WORK TO COMPLETE:
Recast the lines of the records into a Markdown table with two columns, Row and Line, starting at the line that contains "genus: Cerastium" and ending at the last line of the records, leaving out any blank lines.
::::
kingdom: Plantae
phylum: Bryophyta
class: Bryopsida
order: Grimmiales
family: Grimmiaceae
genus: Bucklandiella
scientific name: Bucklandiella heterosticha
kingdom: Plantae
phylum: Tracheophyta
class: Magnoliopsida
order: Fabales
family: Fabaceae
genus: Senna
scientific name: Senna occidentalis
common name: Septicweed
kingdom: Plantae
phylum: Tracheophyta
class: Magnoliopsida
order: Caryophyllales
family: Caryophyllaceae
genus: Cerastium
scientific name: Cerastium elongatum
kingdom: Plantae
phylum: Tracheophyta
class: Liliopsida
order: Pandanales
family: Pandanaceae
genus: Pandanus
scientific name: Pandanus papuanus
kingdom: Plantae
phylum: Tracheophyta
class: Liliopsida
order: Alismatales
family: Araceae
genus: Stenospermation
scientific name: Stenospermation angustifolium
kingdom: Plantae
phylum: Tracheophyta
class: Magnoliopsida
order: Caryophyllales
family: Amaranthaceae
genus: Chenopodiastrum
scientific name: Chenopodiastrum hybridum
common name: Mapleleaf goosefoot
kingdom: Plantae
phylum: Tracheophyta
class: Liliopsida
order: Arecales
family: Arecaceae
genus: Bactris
::::
OUTPUT OF THE TASK:
| Row | Line |
|---|---|
| 1 | genus: Cerastium |
| 2 | scientific name: Cerastium elongatum |
| 3 | kingdom: Plantae |
| 4 | phylum: Tracheophyta |
| 5 | class: Liliopsida |
| 6 | order: Pandanales |
| 7 | family: Pandanaceae |
| 8 | genus: Pandanus |
| 9 | scientific name: Pandanus papuanus |
| 10 | kingdom: Plantae |
| 11 | phylum: Tracheophyta |
| 12 | class: Liliopsida |
| 13 | order: Alismatales |
| 14 | family: Araceae |
| 15 | genus: Stenospermation |
| 16 | scientific name: Stenospermation angustifolium |
| 17 | kingdom: Plantae |
| 18 | phylum: Tracheophyta |
| 19 | class: Magnoliopsida |
| 20 | order: Caryophyllales |
| 21 | family: Amaranthaceae |
| 22 | genus: Chenopodiastrum |
| 23 | scientific name: Chenopodiastrum hybridum |
| 24 | common name: Mapleleaf goosefoot |
| 25 | kingdom: Plantae |
| 26 | phylum: Tracheophyta |
| 27 | class: Liliopsida |
| 28 | order: Arecales |
| 29 | family: Arecaceae |
| 30 | genus: Bactris |